What you have to do:
The whole listing, except its pictures, is to be repeated exactly.
Extracted material: Begin
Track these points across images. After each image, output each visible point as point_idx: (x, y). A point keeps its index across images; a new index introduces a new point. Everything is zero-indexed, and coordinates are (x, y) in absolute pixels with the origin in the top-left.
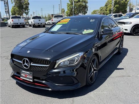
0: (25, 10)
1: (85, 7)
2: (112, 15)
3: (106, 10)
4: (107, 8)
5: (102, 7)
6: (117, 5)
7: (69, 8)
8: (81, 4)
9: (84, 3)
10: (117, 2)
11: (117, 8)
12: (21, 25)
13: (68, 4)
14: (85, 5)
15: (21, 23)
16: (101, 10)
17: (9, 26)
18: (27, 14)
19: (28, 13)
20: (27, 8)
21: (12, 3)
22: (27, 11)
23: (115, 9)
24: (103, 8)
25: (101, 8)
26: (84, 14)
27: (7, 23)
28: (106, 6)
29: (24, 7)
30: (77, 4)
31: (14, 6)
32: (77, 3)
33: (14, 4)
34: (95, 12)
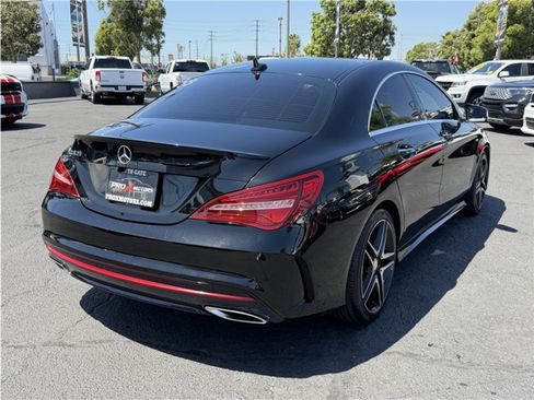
0: (150, 37)
1: (385, 30)
3: (470, 46)
4: (473, 36)
5: (452, 31)
6: (518, 27)
7: (318, 32)
8: (367, 19)
9: (381, 16)
10: (519, 12)
11: (514, 36)
12: (131, 94)
13: (314, 15)
14: (385, 21)
15: (129, 87)
16: (449, 43)
17: (85, 97)
18: (155, 50)
19: (159, 47)
20: (156, 29)
21: (101, 8)
22: (155, 42)
23: (509, 41)
24: (455, 37)
25: (450, 38)
26: (380, 56)
27: (77, 85)
28: (469, 27)
29: (146, 23)
30: (354, 17)
31: (109, 21)
32: (352, 12)
33: (108, 10)
34: (420, 49)
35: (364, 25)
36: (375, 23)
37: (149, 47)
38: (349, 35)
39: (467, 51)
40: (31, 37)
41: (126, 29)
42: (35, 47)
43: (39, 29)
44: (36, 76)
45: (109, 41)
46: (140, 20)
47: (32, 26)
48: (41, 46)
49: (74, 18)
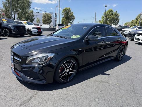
0: (70, 20)
1: (118, 20)
2: (137, 27)
3: (136, 23)
4: (137, 21)
5: (133, 20)
7: (103, 19)
8: (113, 17)
13: (102, 16)
14: (117, 17)
16: (132, 22)
19: (72, 22)
22: (71, 21)
24: (134, 21)
28: (137, 19)
30: (110, 17)
31: (63, 17)
32: (110, 15)
33: (63, 15)
34: (127, 23)
35: (112, 18)
36: (115, 18)
37: (70, 22)
38: (109, 20)
39: (136, 24)
40: (50, 20)
41: (66, 19)
42: (51, 22)
43: (51, 19)
44: (50, 27)
45: (63, 21)
46: (69, 17)
47: (50, 18)
48: (52, 22)
49: (55, 17)
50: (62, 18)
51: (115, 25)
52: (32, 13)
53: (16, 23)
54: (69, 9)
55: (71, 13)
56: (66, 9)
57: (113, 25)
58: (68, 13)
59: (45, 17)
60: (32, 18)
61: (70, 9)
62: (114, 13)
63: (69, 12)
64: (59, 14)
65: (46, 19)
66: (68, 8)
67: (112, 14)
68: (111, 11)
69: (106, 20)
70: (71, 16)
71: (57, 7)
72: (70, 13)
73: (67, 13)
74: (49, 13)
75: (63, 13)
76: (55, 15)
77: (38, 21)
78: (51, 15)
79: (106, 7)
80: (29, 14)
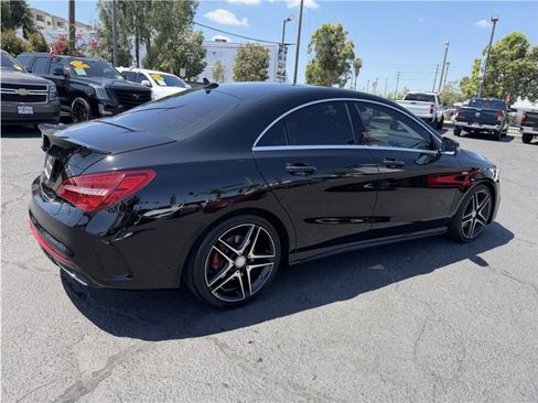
36: (532, 70)
37: (339, 82)
40: (261, 72)
41: (324, 68)
42: (264, 78)
43: (267, 66)
45: (310, 76)
46: (335, 62)
47: (264, 64)
48: (267, 78)
49: (280, 58)
50: (307, 64)
51: (530, 98)
52: (201, 43)
53: (120, 78)
54: (341, 29)
55: (343, 46)
56: (326, 31)
57: (523, 99)
58: (333, 45)
59: (243, 57)
60: (197, 60)
61: (344, 31)
62: (530, 51)
63: (338, 40)
64: (298, 49)
65: (248, 66)
66: (334, 26)
67: (521, 54)
68: (518, 39)
69: (493, 77)
70: (345, 56)
71: (289, 20)
72: (340, 43)
73: (331, 45)
74: (262, 44)
75: (313, 46)
76: (280, 51)
77: (218, 73)
78: (268, 51)
79: (495, 21)
80: (189, 46)
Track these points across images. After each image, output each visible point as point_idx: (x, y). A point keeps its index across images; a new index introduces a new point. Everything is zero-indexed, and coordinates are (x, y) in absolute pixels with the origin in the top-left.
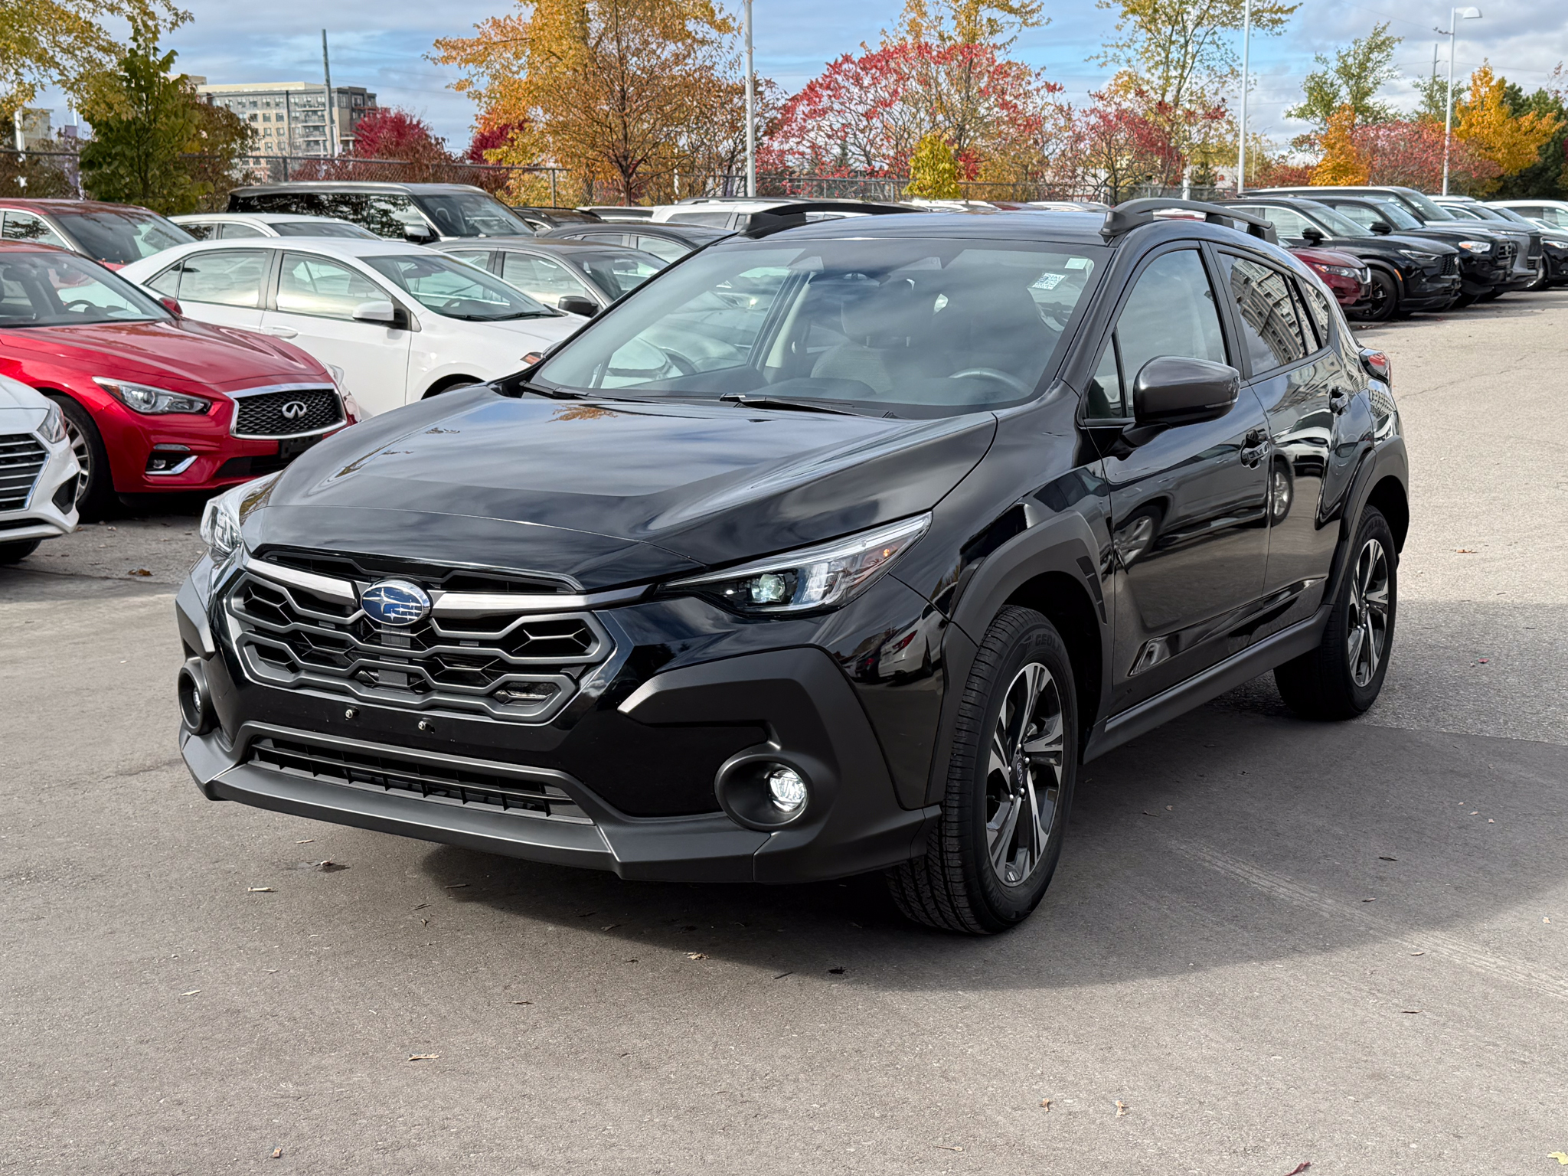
Extracted material: End
Task solution:
Track these points across images. After each image, output each visible point as point_idx: (x, y). A point keeps its index across images; a new index introduces a new point. Everything is zero-indexed, and coordinates are (x, y) in absolute pixels with the origin in the top-left.
0: (25, 10)
1: (85, 7)
2: (112, 15)
3: (106, 10)
4: (107, 8)
5: (102, 7)
6: (117, 5)
7: (69, 8)
8: (81, 4)
9: (84, 3)
10: (117, 2)
11: (117, 8)
12: (21, 25)
13: (68, 4)
14: (85, 5)
15: (21, 23)
16: (101, 10)
17: (9, 26)
18: (27, 14)
19: (28, 13)
20: (27, 8)
21: (12, 3)
22: (27, 11)
23: (115, 9)
24: (103, 8)
25: (101, 8)
26: (84, 14)
27: (7, 23)
28: (106, 6)
29: (24, 7)
30: (77, 4)
31: (14, 6)
32: (77, 3)
33: (14, 4)
34: (95, 12)
0: (150, 37)
1: (385, 30)
3: (470, 46)
4: (473, 36)
5: (452, 31)
6: (518, 27)
7: (318, 32)
8: (367, 19)
9: (381, 16)
10: (519, 12)
11: (514, 36)
12: (131, 94)
13: (314, 15)
14: (385, 21)
15: (129, 87)
16: (449, 43)
17: (85, 97)
18: (155, 50)
19: (159, 47)
20: (156, 29)
21: (101, 8)
22: (155, 42)
23: (509, 41)
24: (455, 37)
25: (450, 38)
26: (380, 56)
27: (77, 85)
28: (469, 27)
29: (146, 23)
30: (354, 17)
31: (109, 21)
32: (352, 12)
33: (108, 10)
34: (420, 49)
35: (364, 25)
36: (375, 23)
37: (149, 47)
38: (349, 35)
39: (467, 51)
40: (31, 37)
41: (126, 29)
42: (35, 47)
43: (39, 29)
44: (36, 76)
45: (109, 41)
46: (140, 20)
47: (32, 26)
48: (41, 46)
49: (74, 18)
0: (70, 20)
1: (118, 20)
2: (137, 27)
3: (136, 23)
4: (137, 21)
5: (133, 20)
7: (103, 19)
8: (113, 17)
13: (102, 16)
14: (117, 17)
16: (132, 22)
19: (72, 22)
22: (71, 21)
24: (134, 21)
28: (137, 19)
30: (110, 17)
31: (63, 17)
32: (110, 15)
33: (63, 15)
34: (127, 23)
35: (112, 18)
36: (115, 18)
37: (70, 22)
38: (109, 20)
39: (136, 24)
40: (50, 20)
41: (66, 19)
42: (51, 22)
43: (51, 19)
44: (50, 27)
45: (63, 21)
46: (69, 17)
47: (50, 18)
48: (52, 22)
49: (55, 17)
50: (62, 18)
51: (115, 25)
52: (32, 13)
53: (16, 23)
54: (69, 9)
55: (71, 13)
56: (66, 9)
57: (113, 25)
58: (68, 13)
59: (45, 17)
60: (32, 18)
61: (70, 9)
62: (114, 13)
63: (69, 12)
64: (59, 14)
65: (46, 19)
66: (68, 8)
67: (112, 14)
68: (111, 11)
69: (106, 20)
70: (71, 16)
71: (57, 7)
72: (70, 13)
73: (67, 13)
74: (49, 13)
75: (63, 13)
76: (55, 15)
77: (38, 21)
78: (51, 15)
79: (106, 7)
80: (29, 14)
36: (532, 70)
37: (339, 82)
40: (261, 72)
41: (324, 68)
42: (264, 78)
43: (267, 66)
45: (310, 76)
46: (335, 62)
47: (264, 64)
48: (267, 78)
49: (280, 58)
50: (307, 64)
51: (530, 98)
52: (201, 43)
53: (120, 78)
54: (341, 29)
55: (343, 46)
56: (326, 31)
57: (523, 99)
58: (333, 45)
59: (243, 57)
60: (197, 60)
61: (344, 31)
62: (530, 51)
63: (338, 40)
64: (298, 49)
65: (248, 66)
66: (334, 26)
67: (521, 54)
68: (518, 39)
69: (493, 77)
70: (345, 56)
71: (289, 20)
72: (340, 43)
73: (331, 45)
74: (262, 44)
75: (313, 46)
76: (280, 51)
77: (218, 73)
78: (268, 51)
79: (495, 21)
80: (189, 46)
Track these points across images. After each image, output each visible point as point_idx: (x, y). A point keeps its index across images; a new index introduces a new point. Everything is zero-indexed, and coordinates are (x, y) in absolute pixels with the origin in the top-left.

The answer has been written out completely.